Here is a list of some things that I like:
- sweet potatoes
Here is a list of some things that are in this soup:
- sweet potatoes
- chipotle gouda, which is the only thing I’m going to eat for the rest of my life
Seriously, throw some avocado and a bell pepper in this bad larry and you’ll hit the jackpot of foods I like. This soup can do no wrong. Well, except for the part where it totally makes you fat, because I definitely used cream and not half-and-half in it (had to use up the rest of the carton from the mushroom & almond pasta), not to mention a whole whack of melted cheese, but you don’t have to eat the whole pot at once. Not that I’d be bothered if you did. Unless I was hoping to have some too.
The recipe is from Our Life in Food, and I halved it since it’s just for me, including as it does things Matt doesn’t love (the mushrooms and, to a lesser degree, the sweet potatoes), and the original called for smoked gouda, which I tried to buy, but holy god, it was more than $10 a pop! I love me some cheese, but I cannot in good conscience spend that kind of money. So I went for the business-class, rather than first-class, option: chipotle gouda. Hey, chipotles are smoked! There’s smokiness! Plus, obviously, they’re spicy, so it adds a great little kick to the soup.

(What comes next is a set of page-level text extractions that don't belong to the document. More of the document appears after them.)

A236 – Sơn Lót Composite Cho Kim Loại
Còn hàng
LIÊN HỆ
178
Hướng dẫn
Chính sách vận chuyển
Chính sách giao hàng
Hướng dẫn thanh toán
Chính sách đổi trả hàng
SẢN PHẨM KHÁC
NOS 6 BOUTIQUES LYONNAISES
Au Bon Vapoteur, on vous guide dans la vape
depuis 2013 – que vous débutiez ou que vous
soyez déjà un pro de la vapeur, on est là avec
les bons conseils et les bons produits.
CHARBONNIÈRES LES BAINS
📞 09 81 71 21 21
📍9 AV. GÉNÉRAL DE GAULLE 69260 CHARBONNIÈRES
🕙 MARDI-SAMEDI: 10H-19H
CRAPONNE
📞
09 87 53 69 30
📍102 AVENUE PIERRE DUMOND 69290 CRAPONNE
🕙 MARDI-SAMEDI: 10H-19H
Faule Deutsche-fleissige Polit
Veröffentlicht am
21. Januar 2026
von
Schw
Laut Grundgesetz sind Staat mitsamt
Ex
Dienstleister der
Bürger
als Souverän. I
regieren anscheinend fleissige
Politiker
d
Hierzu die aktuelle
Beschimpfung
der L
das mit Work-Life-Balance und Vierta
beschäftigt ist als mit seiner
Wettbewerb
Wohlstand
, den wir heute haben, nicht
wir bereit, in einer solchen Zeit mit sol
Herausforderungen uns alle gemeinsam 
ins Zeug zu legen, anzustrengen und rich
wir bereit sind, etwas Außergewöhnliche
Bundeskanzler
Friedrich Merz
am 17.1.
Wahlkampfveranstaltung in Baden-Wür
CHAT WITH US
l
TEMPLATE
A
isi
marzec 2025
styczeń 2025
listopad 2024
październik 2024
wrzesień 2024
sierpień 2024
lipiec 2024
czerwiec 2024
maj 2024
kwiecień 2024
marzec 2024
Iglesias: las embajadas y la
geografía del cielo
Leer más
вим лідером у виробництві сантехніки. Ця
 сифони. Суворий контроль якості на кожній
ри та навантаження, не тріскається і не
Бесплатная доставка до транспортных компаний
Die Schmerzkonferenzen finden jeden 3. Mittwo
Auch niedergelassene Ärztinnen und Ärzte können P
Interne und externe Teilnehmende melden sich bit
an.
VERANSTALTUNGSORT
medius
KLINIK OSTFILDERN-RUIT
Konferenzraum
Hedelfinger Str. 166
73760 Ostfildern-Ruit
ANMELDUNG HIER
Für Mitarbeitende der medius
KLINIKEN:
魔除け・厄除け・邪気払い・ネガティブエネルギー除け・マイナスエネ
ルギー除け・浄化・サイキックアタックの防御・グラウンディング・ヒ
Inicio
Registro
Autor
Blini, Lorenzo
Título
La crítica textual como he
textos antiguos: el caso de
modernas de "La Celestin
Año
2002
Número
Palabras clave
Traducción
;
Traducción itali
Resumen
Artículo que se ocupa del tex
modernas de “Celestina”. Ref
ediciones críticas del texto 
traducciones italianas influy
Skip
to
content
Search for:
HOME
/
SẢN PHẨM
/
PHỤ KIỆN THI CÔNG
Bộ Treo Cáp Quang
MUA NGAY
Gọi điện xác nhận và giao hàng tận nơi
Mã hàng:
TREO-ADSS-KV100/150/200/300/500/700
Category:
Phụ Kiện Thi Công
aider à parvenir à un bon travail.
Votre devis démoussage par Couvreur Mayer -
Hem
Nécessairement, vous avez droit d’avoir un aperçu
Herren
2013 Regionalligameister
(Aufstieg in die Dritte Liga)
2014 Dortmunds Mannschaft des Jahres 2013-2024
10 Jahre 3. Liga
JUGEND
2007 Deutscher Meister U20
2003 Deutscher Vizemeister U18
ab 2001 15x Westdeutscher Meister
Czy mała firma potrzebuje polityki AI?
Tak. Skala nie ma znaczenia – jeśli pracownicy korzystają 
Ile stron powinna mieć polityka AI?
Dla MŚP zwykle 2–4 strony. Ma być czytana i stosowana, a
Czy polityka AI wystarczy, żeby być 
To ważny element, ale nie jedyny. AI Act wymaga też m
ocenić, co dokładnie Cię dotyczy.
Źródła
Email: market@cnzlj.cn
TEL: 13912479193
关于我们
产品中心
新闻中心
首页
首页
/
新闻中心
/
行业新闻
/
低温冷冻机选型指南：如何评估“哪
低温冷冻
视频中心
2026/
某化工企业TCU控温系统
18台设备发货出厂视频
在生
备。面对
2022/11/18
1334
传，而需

Mushroom, Sweet Potato, and Bacon Soup
3 slices bacon
1 shallot, diced
1/2 lb mushrooms, sliced (I used the leftover button mushrooms, but fancier ones would no doubt also be great)
1 sweet potato, peeled and cut up
1 clove garlic, minced
a few shakes of dried thyme
1 small bay leaf, or a half leaf if you’ve got some broken ones hanging around
2 cups (one regular-sized can) chicken stock
1/2 cup light cream
4 oz – just realized I didn’t halve this, whoops, or not whoops – chipotle gouda, cut into small cubes
salt and pepper
Cook the bacon in the bottom of your big soup pot.
Take out the bacon to drain on paper towels, but leave the bacon grease in the pot.
Throw in the shallot and mushrooms and season with salt and pepper.
Cook over medium heat about 5 – 10 minutes, or until the shallots start to brown and the mushroom liquid has been mostly reabsorbed.
Stir in the sweet potato and garlic.
Add the thyme and bay leaf.
Deglaze with the stock. Consider that the brown bits you’re dislodging and stirring in are composed primarily of bacon if you need motivation.
Bring to a boil.
Turn it down and simmer for about 20 minutes or until the sweet potatoes are tender.
Crumble up the bacon and stir most of it into the pot (the rest is for a garnish) along with some salt and pepper.
Fish out the bay leaf.
Immersion blender time! Or regular blender if that’s how you roll. Blend until the desired consistency is reached, or you just get bored and want to eat already.
Stir the cream and cheese into the soup (uh, put it back in the pot, if you took some out to put in a blender) and heat until the cheese is all melted.
Serve garnished with the remaining bacon.
Oh man, SO GOOD. I keep encouraging Matt to try some, it’s that good. I wish I could take it to work without worrying I’d spill it. I wish I could just eat it all the time. Plus, the grilled cheese I’m going to make with that chipotle gouda is going to be a religious experience. Count on it.